MATERIAL PROVIDED START
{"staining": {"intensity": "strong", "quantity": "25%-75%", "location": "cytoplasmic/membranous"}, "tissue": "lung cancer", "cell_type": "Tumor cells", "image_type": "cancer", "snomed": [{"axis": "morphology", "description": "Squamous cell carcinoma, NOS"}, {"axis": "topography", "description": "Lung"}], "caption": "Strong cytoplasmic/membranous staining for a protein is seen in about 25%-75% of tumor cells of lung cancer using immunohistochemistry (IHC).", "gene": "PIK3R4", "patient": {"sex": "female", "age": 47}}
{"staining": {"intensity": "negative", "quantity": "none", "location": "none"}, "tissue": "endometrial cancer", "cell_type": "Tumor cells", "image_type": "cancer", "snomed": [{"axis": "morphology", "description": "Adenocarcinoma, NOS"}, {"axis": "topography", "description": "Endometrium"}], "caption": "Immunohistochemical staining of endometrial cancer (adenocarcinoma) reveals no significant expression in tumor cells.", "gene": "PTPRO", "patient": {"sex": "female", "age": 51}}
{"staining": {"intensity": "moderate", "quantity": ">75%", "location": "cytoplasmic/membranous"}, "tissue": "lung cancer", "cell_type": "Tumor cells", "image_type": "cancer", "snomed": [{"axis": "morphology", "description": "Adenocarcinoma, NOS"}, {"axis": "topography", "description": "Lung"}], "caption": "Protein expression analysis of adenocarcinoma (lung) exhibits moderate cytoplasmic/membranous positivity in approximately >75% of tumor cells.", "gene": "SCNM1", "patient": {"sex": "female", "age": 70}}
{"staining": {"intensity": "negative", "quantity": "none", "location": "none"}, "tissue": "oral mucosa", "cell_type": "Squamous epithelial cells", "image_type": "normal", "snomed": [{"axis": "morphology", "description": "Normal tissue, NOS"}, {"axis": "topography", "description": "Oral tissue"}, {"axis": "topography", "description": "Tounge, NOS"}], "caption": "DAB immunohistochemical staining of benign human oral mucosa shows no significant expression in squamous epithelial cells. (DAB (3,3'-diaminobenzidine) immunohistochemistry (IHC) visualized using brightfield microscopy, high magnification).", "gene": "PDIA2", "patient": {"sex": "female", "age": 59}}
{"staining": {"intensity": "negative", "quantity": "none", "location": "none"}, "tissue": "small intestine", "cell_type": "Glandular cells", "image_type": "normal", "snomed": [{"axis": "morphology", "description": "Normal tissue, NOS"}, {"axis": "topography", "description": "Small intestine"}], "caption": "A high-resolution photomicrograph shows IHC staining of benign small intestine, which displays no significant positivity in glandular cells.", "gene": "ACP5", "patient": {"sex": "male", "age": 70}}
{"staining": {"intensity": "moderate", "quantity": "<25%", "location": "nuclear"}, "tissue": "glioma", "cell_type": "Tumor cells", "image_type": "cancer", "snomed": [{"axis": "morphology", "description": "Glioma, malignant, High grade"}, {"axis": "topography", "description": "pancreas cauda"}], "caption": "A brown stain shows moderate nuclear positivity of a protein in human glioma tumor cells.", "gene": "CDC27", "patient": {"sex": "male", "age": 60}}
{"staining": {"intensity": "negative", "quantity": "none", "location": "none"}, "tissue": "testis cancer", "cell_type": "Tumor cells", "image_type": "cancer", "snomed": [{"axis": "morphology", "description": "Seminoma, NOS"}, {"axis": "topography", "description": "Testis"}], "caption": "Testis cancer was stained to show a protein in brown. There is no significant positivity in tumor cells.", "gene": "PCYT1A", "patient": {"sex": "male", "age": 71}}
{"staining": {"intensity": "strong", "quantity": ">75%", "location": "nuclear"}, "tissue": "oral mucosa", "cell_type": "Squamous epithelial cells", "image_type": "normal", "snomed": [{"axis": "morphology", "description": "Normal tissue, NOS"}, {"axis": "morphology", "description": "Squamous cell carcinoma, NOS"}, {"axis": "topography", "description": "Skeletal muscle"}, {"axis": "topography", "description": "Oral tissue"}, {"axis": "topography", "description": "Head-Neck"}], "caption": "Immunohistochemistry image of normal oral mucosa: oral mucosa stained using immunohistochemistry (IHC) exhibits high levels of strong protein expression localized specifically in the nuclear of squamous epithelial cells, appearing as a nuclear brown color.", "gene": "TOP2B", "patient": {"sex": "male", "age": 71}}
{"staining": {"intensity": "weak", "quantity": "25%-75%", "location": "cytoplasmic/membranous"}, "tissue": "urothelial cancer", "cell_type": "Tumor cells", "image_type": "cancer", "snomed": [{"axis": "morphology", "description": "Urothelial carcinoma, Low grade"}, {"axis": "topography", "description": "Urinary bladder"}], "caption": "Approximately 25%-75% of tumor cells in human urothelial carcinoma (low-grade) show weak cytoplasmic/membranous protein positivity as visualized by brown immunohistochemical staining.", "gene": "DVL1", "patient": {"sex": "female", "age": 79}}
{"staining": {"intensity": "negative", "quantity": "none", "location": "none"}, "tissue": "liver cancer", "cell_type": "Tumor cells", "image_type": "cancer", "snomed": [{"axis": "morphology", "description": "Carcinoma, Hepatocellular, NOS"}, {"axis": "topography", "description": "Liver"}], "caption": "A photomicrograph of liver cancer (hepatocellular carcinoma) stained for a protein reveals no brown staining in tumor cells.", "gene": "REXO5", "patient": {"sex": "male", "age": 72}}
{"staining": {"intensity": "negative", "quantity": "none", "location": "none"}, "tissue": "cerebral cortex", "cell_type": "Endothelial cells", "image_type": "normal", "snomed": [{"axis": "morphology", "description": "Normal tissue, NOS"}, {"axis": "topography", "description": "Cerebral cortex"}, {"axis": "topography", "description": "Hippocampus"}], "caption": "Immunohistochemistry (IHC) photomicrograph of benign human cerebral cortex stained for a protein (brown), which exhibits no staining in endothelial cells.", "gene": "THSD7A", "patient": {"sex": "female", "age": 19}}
MATERIAL PROVIDED END
*WHAT YOU WILL DO*
Transcribe the records in full, so that each line reads exactly as before.

*REPLY TO THE EXERCISE*
{"staining": {"intensity": "strong", "quantity": "25%-75%", "location": "cytoplasmic/membranous"}, "tissue": "lung cancer", "cell_type": "Tumor cells", "image_type": "cancer", "snomed": [{"axis": "morphology", "description": "Squamous cell carcinoma, NOS"}, {"axis": "topography", "description": "Lung"}], "caption": "Strong cytoplasmic/membranous staining for a protein is seen in about 25%-75% of tumor cells of lung cancer using immunohistochemistry (IHC).", "gene": "PIK3R4", "patient": {"sex": "female", "age": 47}}
{"staining": {"intensity": "negative", "quantity": "none", "location": "none"}, "tissue": "endometrial cancer", "cell_type": "Tumor cells", "image_type": "cancer", "snomed": [{"axis": "morphology", "description": "Adenocarcinoma, NOS"}, {"axis": "topography", "description": "Endometrium"}], "caption": "Immunohistochemical staining of endometrial cancer (adenocarcinoma) reveals no significant expression in tumor cells.", "gene": "PTPRO", "patient": {"sex": "female", "age": 51}}
{"staining": {"intensity": "moderate", "quantity": ">75%", "location": "cytoplasmic/membranous"}, "tissue": "lung cancer", "cell_type": "Tumor cells", "image_type": "cancer", "snomed": [{"axis": "morphology", "description": "Adenocarcinoma, NOS"}, {"axis": "topography", "description": "Lung"}], "caption": "Protein expression analysis of adenocarcinoma (lung) exhibits moderate cytoplasmic/membranous positivity in approximately >75% of tumor cells.", "gene": "SCNM1", "patient": {"sex": "female", "age": 70}}
{"staining": {"intensity": "negative", "quantity": "none", "location": "none"}, "tissue": "oral mucosa", "cell_type": "Squamous epithelial cells", "image_type": "normal", "snomed": [{"axis": "morphology", "description": "Normal tissue, NOS"}, {"axis": "topography", "description": "Oral tissue"}, {"axis": "topography", "description": "Tounge, NOS"}], "caption": "DAB immunohistochemical staining of benign human oral mucosa shows no significant expression in squamous epithelial cells. (DAB (3,3'-diaminobenzidine) immunohistochemistry (IHC) visualized using brightfield microscopy, high magnification).", "gene": "PDIA2", "patient": {"sex": "female", "age": 59}}
{"staining": {"intensity": "negative", "quantity": "none", "location": "none"}, "tissue": "small intestine", "cell_type": "Glandular cells", "image_type": "normal", "snomed": [{"axis": "morphology", "description": "Normal tissue, NOS"}, {"axis": "topography", "description": "Small intestine"}], "caption": "A high-resolution photomicrograph shows IHC staining of benign small intestine, which displays no significant positivity in glandular cells.", "gene": "ACP5", "patient": {"sex": "male", "age": 70}}
{"staining": {"intensity": "moderate", "quantity": "<25%", "location": "nuclear"}, "tissue": "glioma", "cell_type": "Tumor cells", "image_type": "cancer", "snomed": [{"axis": "morphology", "description": "Glioma, malignant, High grade"}, {"axis": "topography", "description": "pancreas cauda"}], "caption": "A brown stain shows moderate nuclear positivity of a protein in human glioma tumor cells.", "gene": "CDC27", "patient": {"sex": "male", "age": 60}}
{"staining": {"intensity": "negative", "quantity": "none", "location": "none"}, "tissue": "testis cancer", "cell_type": "Tumor cells", "image_type": "cancer", "snomed": [{"axis": "morphology", "description": "Seminoma, NOS"}, {"axis": "topography", "description": "Testis"}], "caption": "Testis cancer was stained to show a protein in brown. There is no significant positivity in tumor cells.", "gene": "PCYT1A", "patient": {"sex": "male", "age": 71}}
{"staining": {"intensity": "strong", "quantity": ">75%", "location": "nuclear"}, "tissue": "oral mucosa", "cell_type": "Squamous epithelial cells", "image_type": "normal", "snomed": [{"axis": "morphology", "description": "Normal tissue, NOS"}, {"axis": "morphology", "description": "Squamous cell carcinoma, NOS"}, {"axis": "topography", "description": "Skeletal muscle"}, {"axis": "topography", "description": "Oral tissue"}, {"axis": "topography", "description": "Head-Neck"}], "caption": "Immunohistochemistry image of normal oral mucosa: oral mucosa stained using immunohistochemistry (IHC) exhibits high levels of strong protein expression localized specifically in the nuclear of squamous epithelial cells, appearing as a nuclear brown color.", "gene": "TOP2B", "patient": {"sex": "male", "age": 71}}
{"staining": {"intensity": "weak", "quantity": "25%-75%", "location": "cytoplasmic/membranous"}, "tissue": "urothelial cancer", "cell_type": "Tumor cells", "image_type": "cancer", "snomed": [{"axis": "morphology", "description": "Urothelial carcinoma, Low grade"}, {"axis": "topography", "description": "Urinary bladder"}], "caption": "Approximately 25%-75% of tumor cells in human urothelial carcinoma (low-grade) show weak cytoplasmic/membranous protein positivity as visualized by brown immunohistochemical staining.", "gene": "DVL1", "patient": {"sex": "female", "age": 79}}
{"staining": {"intensity": "negative", "quantity": "none", "location": "none"}, "tissue": "liver cancer", "cell_type": "Tumor cells", "image_type": "cancer", "snomed": [{"axis": "morphology", "description": "Carcinoma, Hepatocellular, NOS"}, {"axis": "topography", "description": "Liver"}], "caption": "A photomicrograph of liver cancer (hepatocellular carcinoma) stained for a protein reveals no brown staining in tumor cells.", "gene": "REXO5", "patient": {"sex": "male", "age": 72}}
{"staining": {"intensity": "negative", "quantity": "none", "location": "none"}, "tissue": "cerebral cortex", "cell_type": "Endothelial cells", "image_type": "normal", "snomed": [{"axis": "morphology", "description": "Normal tissue, NOS"}, {"axis": "topography", "description": "Cerebral cortex"}, {"axis": "topography", "description": "Hippocampus"}], "caption": "Immunohistochemistry (IHC) photomicrograph of benign human cerebral cortex stained for a protein (brown), which exhibits no staining in endothelial cells.", "gene": "THSD7A", "patient": {"sex": "female", "age": 19}}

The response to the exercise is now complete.